# Task goal
Write the lines below as a JSON list of strings, one string per line, with blank lines omitted and the pictures left out.

# Extracted data
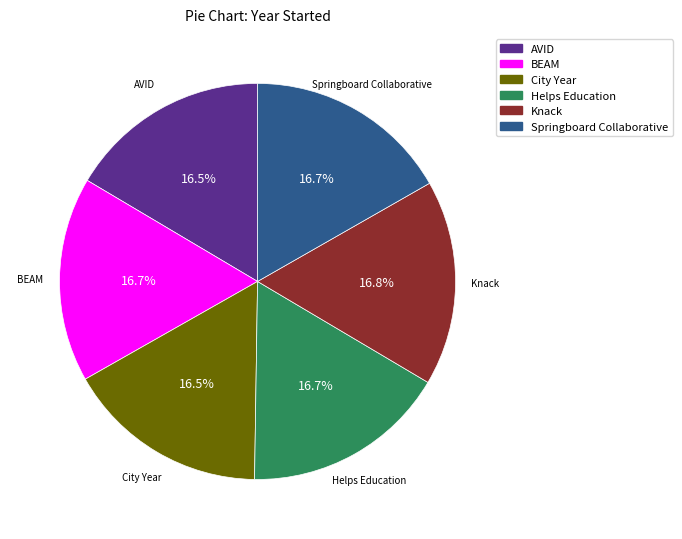

To the nearest percent, what is the average slice percentage?

17%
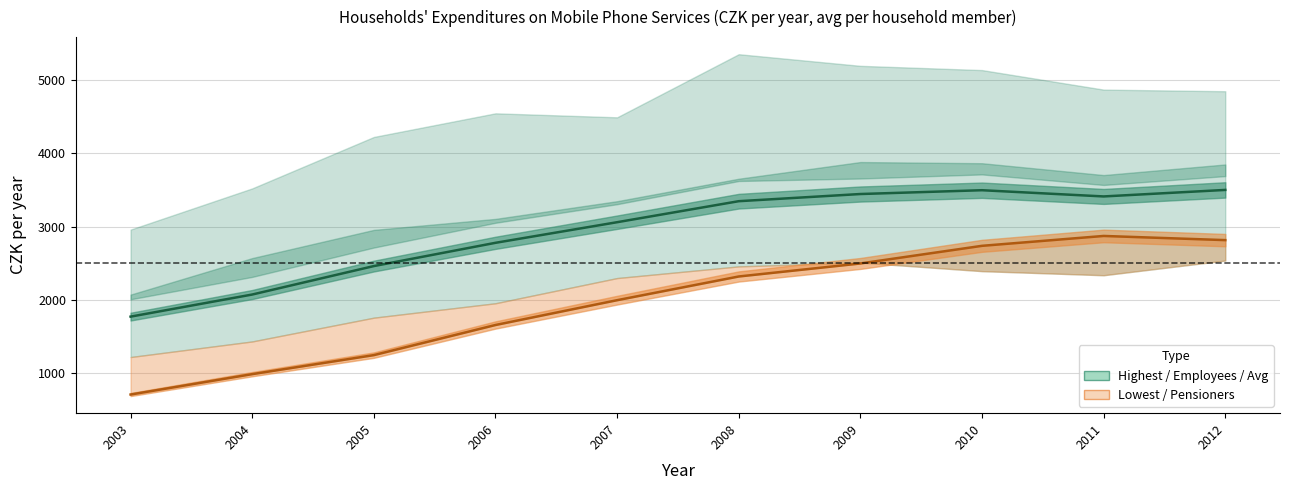

Reading right to left, what are all the values shown in this chart?

Average household: 2012=3501.0	2011=3412.0	2010=3497.0	2009=3445.0	2008=3347.0	2007=3059.8	2006=2778.1	2005=2460.2	2004=2071.3	2003=1769.2
Employees: 2012=3690.0	2011=3569.0	2010=3713.0	2009=3657.0	2008=3623.0	2007=3347.0	2006=3052.0	2005=2713.3	2004=2312.1	2003=2006.3
Self-employed: 2012=3849.0	2011=3704.0	2010=3866.0	2009=3882.0	2008=3654.0	2007=3306.0	2006=3105.0	2005=2954.8	2004=2569.3	2003=2070.2
Lowest decile households: 2012=2536.0	2011=2335.0	2010=2391.0	2009=2508.0	2008=2456.0	2007=2296.3	2006=1952.0	2005=1755.0	2004=1430.0	2003=1217.0
Highest decile households: 2012=4850.0	2011=4872.0	2010=5139.0	2009=5197.0	2008=5356.0	2007=4493.4	2006=4548.0	2005=4225.0	2004=3522.0	2003=2959.0
Pensioners without EA members: 2012=2815.0	2011=2872.0	2010=2737.0	2009=2496.0	2008=2318.0	2007=1994.0	2006=1655.0	2005=1243.2	2004=983.2	2003=704.5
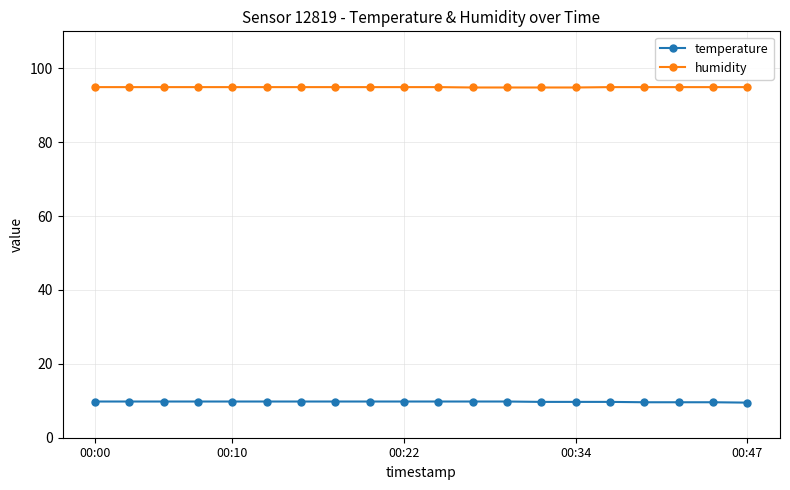

Which series has the largest total across all categories?

humidity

# Exercise result
[
  "To the nearest percent, what is the average slice percentage?",
  "17%",
  "Reading right to left, what are all the values shown in this chart?",
  "Average household: 2012=3501.0\t2011=3412.0\t2010=3497.0\t2009=3445.0\t2008=3347.0\t2007=3059.8\t2006=2778.1\t2005=2460.2\t2004=2071.3\t2003=1769.2",
  "Employees: 2012=3690.0\t2011=3569.0\t2010=3713.0\t2009=3657.0\t2008=3623.0\t2007=3347.0\t2006=3052.0\t2005=2713.3\t2004=2312.1\t2003=2006.3",
  "Self-employed: 2012=3849.0\t2011=3704.0\t2010=3866.0\t2009=3882.0\t2008=3654.0\t2007=3306.0\t2006=3105.0\t2005=2954.8\t2004=2569.3\t2003=2070.2",
  "Lowest decile households: 2012=2536.0\t2011=2335.0\t2010=2391.0\t2009=2508.0\t2008=2456.0\t2007=2296.3\t2006=1952.0\t2005=1755.0\t2004=1430.0\t2003=1217.0",
  "Highest decile households: 2012=4850.0\t2011=4872.0\t2010=5139.0\t2009=5197.0\t2008=5356.0\t2007=4493.4\t2006=4548.0\t2005=4225.0\t2004=3522.0\t2003=2959.0",
  "Pensioners without EA members: 2012=2815.0\t2011=2872.0\t2010=2737.0\t2009=2496.0\t2008=2318.0\t2007=1994.0\t2006=1655.0\t2005=1243.2\t2004=983.2\t2003=704.5",
  "Which series has the largest total across all categories?",
  "humidity"
]